My dad was going to a farm auction and I went along. We got about two miles and were going over the bridge on Polk Road in front of my grandfather’s house when the old Dodge truck did about two 360’s and we found ourselves headed back in the direction we had come from. Right then and there dad decided to go back home. We lived on Weaver Road and between our farm and the Lawrence Long farm was a huge hedge row about 12 feet high. We were the last vehicle that traveled Weaver Road for three weeks.
The Ohio State Michigan football game was played in the worst blizzard that day. It snowed and blew so hard the players could not move the football and the hardy fans could not even see the game. Michigan won by score of 9-3 and several thousand Ohio State fans got stranded in Columbus and along the highway if they attempted to get home.
In Clinton County, snow reached 24 to 30 inches with drifts higher than your head. School was canceled the following week, but for me it became three weeks. That 12-foot high hedge row had drifted level full and like a lot of Clinton County small farmers, we had lots of livestock to take care of. Milk cows, cattle, hogs, sheep, chickens, horses. It became a matter of survival trying to keep them fed and watered. The temperature was way below zero and with the chill factor, watering became the number one chore, chopping holes in ice for the livestock to drink and it would quickly re-freeze and we had to do it again in a few hours. After everyone else went back to school at Reesville, our road remained closed. Dad took one of the horses and hooked him up to a one-horse (sleigh) sled and put about 6 bales of straw on it. I remember taking a crate of eggs into Sabina; whether they froze or not, I don’t know. We went through the fields, cutting the fence to reach Dakin Chapel Road, the back way to Sabina, stopping along the way to check with the neighbors to see if they needed supplies
Taking care of the livestock consumed our days, and in between we would go into the house and get warm and play checkers. You don’t know what cold is until you have laid on the frozen ground in temperatures below zero and the wind blowing and trying to fill a little kerosene heater and lighting the wick to keep the hog fountain from freezing. We played over 1200 games of checkers in those three weeks.

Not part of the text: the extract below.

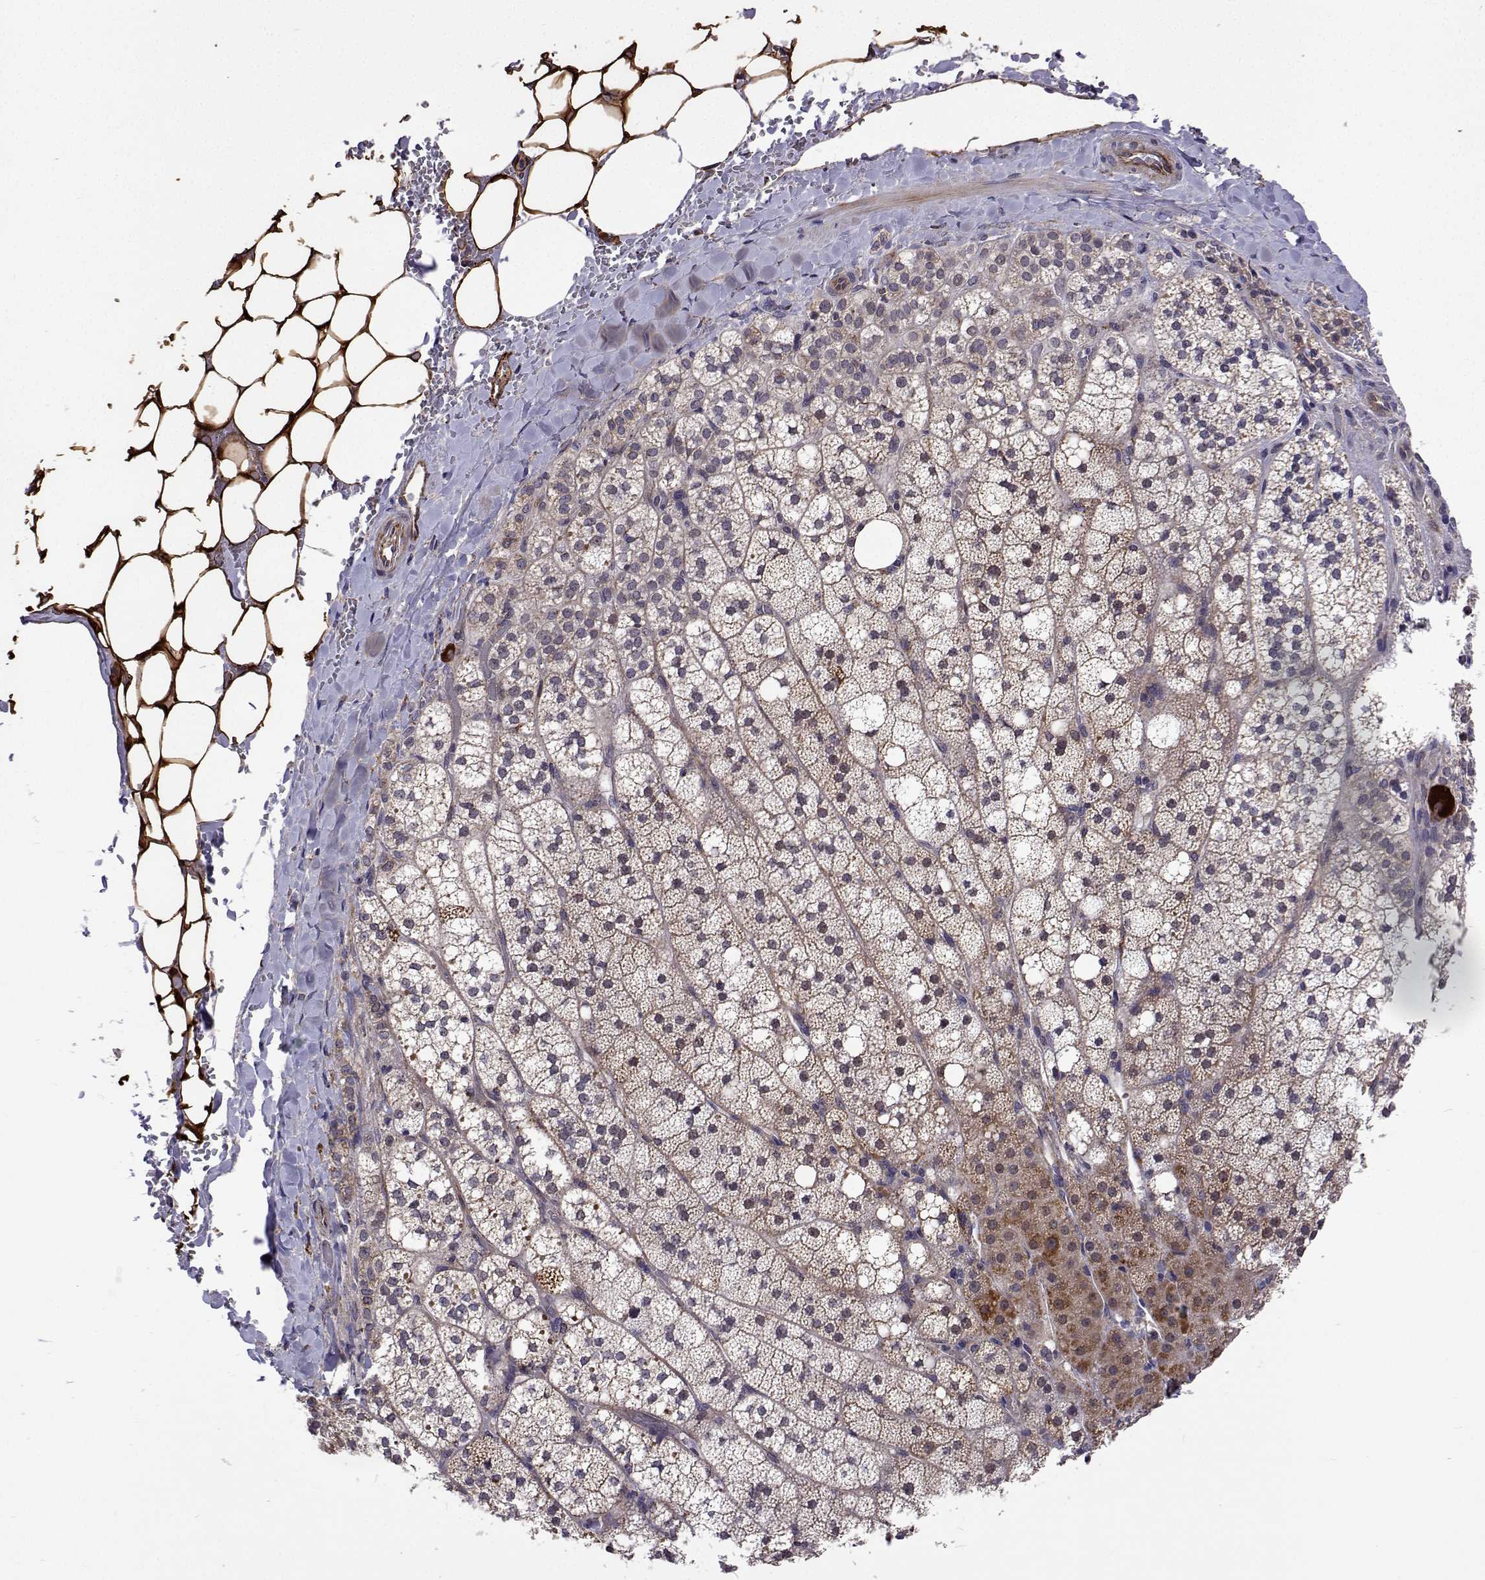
{"staining": {"intensity": "moderate", "quantity": "25%-75%", "location": "cytoplasmic/membranous"}, "tissue": "adrenal gland", "cell_type": "Glandular cells", "image_type": "normal", "snomed": [{"axis": "morphology", "description": "Normal tissue, NOS"}, {"axis": "topography", "description": "Adrenal gland"}], "caption": "Protein expression analysis of unremarkable adrenal gland reveals moderate cytoplasmic/membranous expression in about 25%-75% of glandular cells.", "gene": "DHTKD1", "patient": {"sex": "male", "age": 53}}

Finally, the township trustees sent a huge bull dozer to Weaver Road and plowed out the 12 feet of snow that had drifted where the hedge row was. I was finally able to go back to school. I was the farthest one on the route and the bus driver, Jack McCall of Melvin’s famous restaurant/grocery, would turn around in our driveway. I don’t think I ever had to make up those lost days, guess they didn’t have snow days back then. School never started until after Labor Day, we had two weeks off at Christmas, spring vacation and was out of school by the end of May. I was 12 years old, starting Junior High at Reesville School, but like everyone else who went thru the Blizzard of 1950, I remember it well.